Exercise goal | In full and without error, repeat the entries below.

== Segment start ==

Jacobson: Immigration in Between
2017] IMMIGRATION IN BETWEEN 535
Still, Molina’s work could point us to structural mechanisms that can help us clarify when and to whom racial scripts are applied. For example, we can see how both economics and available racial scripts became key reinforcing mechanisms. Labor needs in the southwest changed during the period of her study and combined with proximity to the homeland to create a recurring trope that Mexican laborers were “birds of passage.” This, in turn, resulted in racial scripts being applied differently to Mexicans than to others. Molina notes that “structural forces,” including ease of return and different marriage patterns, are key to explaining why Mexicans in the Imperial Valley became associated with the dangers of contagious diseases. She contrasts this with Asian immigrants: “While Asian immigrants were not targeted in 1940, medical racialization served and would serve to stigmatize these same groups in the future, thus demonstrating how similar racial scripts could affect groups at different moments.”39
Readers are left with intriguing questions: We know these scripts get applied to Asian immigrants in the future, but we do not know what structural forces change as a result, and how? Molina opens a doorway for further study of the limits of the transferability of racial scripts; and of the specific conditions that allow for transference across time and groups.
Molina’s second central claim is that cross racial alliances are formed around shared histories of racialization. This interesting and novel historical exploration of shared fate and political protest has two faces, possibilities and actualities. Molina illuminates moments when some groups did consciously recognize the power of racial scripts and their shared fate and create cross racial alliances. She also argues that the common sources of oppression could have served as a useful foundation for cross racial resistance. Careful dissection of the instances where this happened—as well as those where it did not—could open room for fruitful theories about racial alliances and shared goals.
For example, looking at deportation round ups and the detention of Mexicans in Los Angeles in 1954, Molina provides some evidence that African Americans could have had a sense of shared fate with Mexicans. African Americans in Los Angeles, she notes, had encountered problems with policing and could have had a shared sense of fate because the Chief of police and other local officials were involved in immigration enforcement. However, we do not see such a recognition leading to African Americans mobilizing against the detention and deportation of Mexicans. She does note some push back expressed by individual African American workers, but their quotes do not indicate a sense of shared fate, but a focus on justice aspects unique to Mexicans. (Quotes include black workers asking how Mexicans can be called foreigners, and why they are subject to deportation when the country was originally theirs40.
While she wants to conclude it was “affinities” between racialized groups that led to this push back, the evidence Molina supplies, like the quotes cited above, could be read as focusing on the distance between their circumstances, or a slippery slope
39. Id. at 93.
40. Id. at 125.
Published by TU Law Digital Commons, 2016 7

== Segment end ==

Answer below |
Jacobson: Immigration in Between
2017] IMMIGRATION IN BETWEEN 535
Still, Molina’s work could point us to structural mechanisms that can help us clarify when and to whom racial scripts are applied. For example, we can see how both economics and available racial scripts became key reinforcing mechanisms. Labor needs in the southwest changed during the period of her study and combined with proximity to the homeland to create a recurring trope that Mexican laborers were “birds of passage.” This, in turn, resulted in racial scripts being applied differently to Mexicans than to others. Molina notes that “structural forces,” including ease of return and different marriage patterns, are key to explaining why Mexicans in the Imperial Valley became associated with the dangers of contagious diseases. She contrasts this with Asian immigrants: “While Asian immigrants were not targeted in 1940, medical racialization served and would serve to stigmatize these same groups in the future, thus demonstrating how similar racial scripts could affect groups at different moments.”39
Readers are left with intriguing questions: We know these scripts get applied to Asian immigrants in the future, but we do not know what structural forces change as a result, and how? Molina opens a doorway for further study of the limits of the transferability of racial scripts; and of the specific conditions that allow for transference across time and groups.
Molina’s second central claim is that cross racial alliances are formed around shared histories of racialization. This interesting and novel historical exploration of shared fate and political protest has two faces, possibilities and actualities. Molina illuminates moments when some groups did consciously recognize the power of racial scripts and their shared fate and create cross racial alliances. She also argues that the common sources of oppression could have served as a useful foundation for cross racial resistance. Careful dissection of the instances where this happened—as well as those where it did not—could open room for fruitful theories about racial alliances and shared goals.
For example, looking at deportation round ups and the detention of Mexicans in Los Angeles in 1954, Molina provides some evidence that African Americans could have had a sense of shared fate with Mexicans. African Americans in Los Angeles, she notes, had encountered problems with policing and could have had a shared sense of fate because the Chief of police and other local officials were involved in immigration enforcement. However, we do not see such a recognition leading to African Americans mobilizing against the detention and deportation of Mexicans. She does note some push back expressed by individual African American workers, but their quotes do not indicate a sense of shared fate, but a focus on justice aspects unique to Mexicans. (Quotes include black workers asking how Mexicans can be called foreigners, and why they are subject to deportation when the country was originally theirs40.
While she wants to conclude it was “affinities” between racialized groups that led to this push back, the evidence Molina supplies, like the quotes cited above, could be read as focusing on the distance between their circumstances, or a slippery slope
39. Id. at 93.
40. Id. at 125.
Published by TU Law Digital Commons, 2016 7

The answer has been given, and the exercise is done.